Un changement de cyclicité largement méconnu
Les scientifiques se sont pendant longtemps demandé de quelle façon le climat de notre planète avait basculé il y a 700 000 ans de cycles climatiques long de 40 000 ans aux cycles climatique actuels, d’une durée de 100 000 ans. Une nouvelle étude, impliquant l’EPHE et le CNRS, identifie une période glaciaire « chaude » qui aurait permis l’accumulation des glaces nécessaire à cette importante transition. Ces résultats ont été publiés dans Nature Communications.

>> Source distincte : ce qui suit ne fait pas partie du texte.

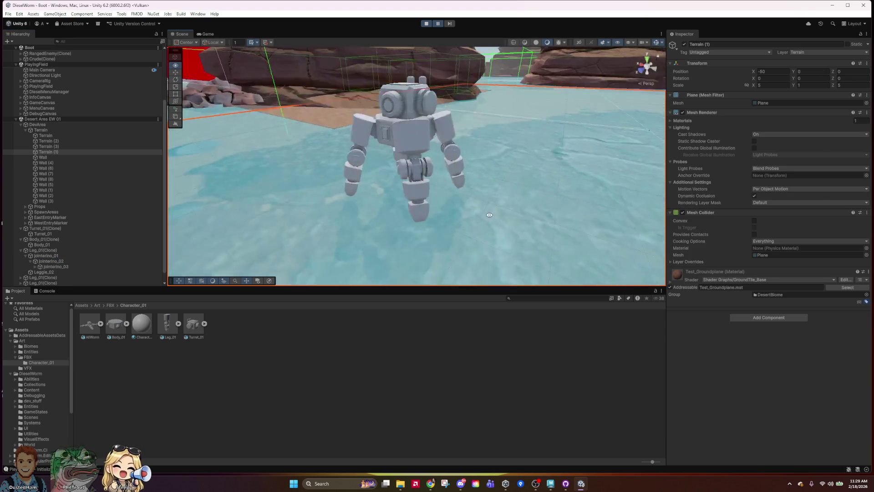
left_click(427, 162)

Au cours des 700 000 dernières années (ka), notre planète a été soumise à une alternance de périodes glaciaires et interglaciaires marquées s’étendant sur environ 100 ka. Les glaciations sont caractérisées par le développement de grandes calottes glaciaires dans l’hémisphère nord. Avant 700 (ka), le climat de la Terre était régi par des cycles de 40 000 ans avec des glaciations plus courtes et plus faibles. Le passage d’un cycle à l’autre s’est produit à la fin d’une période appelée la Transition du Pléistocène Moyen (TPM), datée entre 800 et 670 ka.
Cette intervalle est composée de deux périodes interglaciaires entrecoupées par une période glaciaire. Les mécanismes expliquant ce changement clé de cyclicité restent largement méconnus car ils ne peuvent être attribués aux variations des paramètres orbitaux régissant le climat de la Terre.

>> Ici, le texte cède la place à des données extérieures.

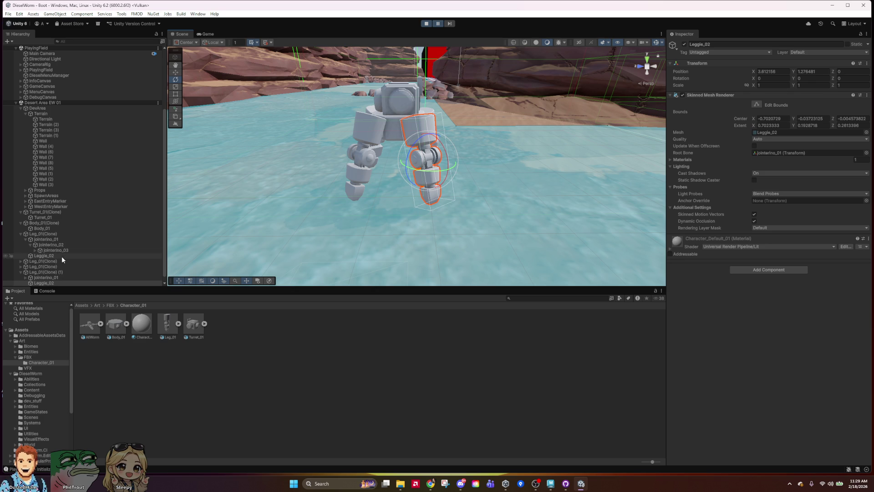
left_click(81, 245)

Cette étude aborde cette question cruciale en combinant de nouveaux enregistrements climatiques de la marge sud-ouest de la péninsule ibérique avec des enregistrements de loess du plateau chinois et des simulations de modèles. L’étude identifie une tendance similaire au réchauffement et à l’humidification à long terme dans les deux régions subtropicales entre 800 et 670 ka. Elle révèle que les températures de surface de la mer dans les océans Atlantique Nord et Pacifique Nord tropical étaient paradoxalement plus chaudes pendant la période glaciaire que pendant la période interglaciaire précédente, ce qui a entraîné une augmentation de la production d’humidité et des précipitations, une plus forte expansion de la forêt méditerranéenne occidentale et un renforcement de la mousson d’été en Asie de l’Est.
Cette configuration climatique a entraîné un apport d’humidité océanique des deux océans vers les latitudes plus élevées, ce qui a alimenté les calottes glaciaires et contribué de manière déterminante à l’expansion des calottes glaciaires eurasienne et nord-américaine. Cette expansion était nécessaire pour déclencher le passage des cycles de 40 000 ans aux cycles de 100 000 ans que nous connaissons aujourd’hui, ce qui a été déterminant pour l’évolution du climat de la Terre.